Looking at my jewelry was like looking through a time capsule. Of course there were the “regulars” - items I wear currently and are in constant rotation. But, I also re-discovered mementos and keepsakes from my childhood.
I found my first “big girl” watch - the black Timex that my dad purchased for me. No longer did I wear a watch decorated with a character popular with children; this was the kind of watch big girls wear. Along with the watch, came a lesson. My watch was to be worn on my left wrist, even though I was right-handed. It seemed odd to me, until my dad explained I would then be able to write and check the time simultaneously.
I found my “BF” pendant - the half I wore to declare my best friend status with my sister. Despite our current tumultuous relationship, I still own it, and plan to always.

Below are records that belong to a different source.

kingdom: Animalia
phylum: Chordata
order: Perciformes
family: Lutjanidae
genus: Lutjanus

I found my “Magic Potion” necklaces - purchased back when I was a middle school student. The necklace contains nothing more than colored water, but I always found it more fun to tell people it was a capsule filled with magic potion.
I found the bracelet my dad made for me - my dad, a former telephone man, used red and white wires to create a bracelet. I don’t wear it anymore, but it’s tucked away and brings a smile to my face.
I found the silver bracelet given to me at the conclusion of my second year of teaching - my students’ parents had all contributed to purchase the bracelet for me. It was a thoughtful gift from an exceptional group of students and parents - something that has never been replicated in the nine years since that event.
And I found my cameos. There is a cameo with a blue background that my mom gave to me when I was in elementary school. There are the cameos my grandma gave to me. One is large and has a pin on the back so that it can be worn as a brooch, and it has a hook at the top enabling it to be worn as a pendant. There’s a small one, also, that looks more worn, and I don’t know if my grandma wore it often, or who gave it to her. The cameos are beautiful, but sadly had been hiding away in random jewelry boxes. I think now that they’re more easily accessible in my new jewelry box, I’ll be wearing them more often.
I know jewelry falls into the category of “things.” And they are. But jewelry isn’t like a book, or a pair of shoes, or even a cell phone. Jewelry isn’t easily replaced. Most of my jewelry isn’t mass produced and can’t just be pulled off a shelf.
And all my jewelry has a story behind it; my life’s story.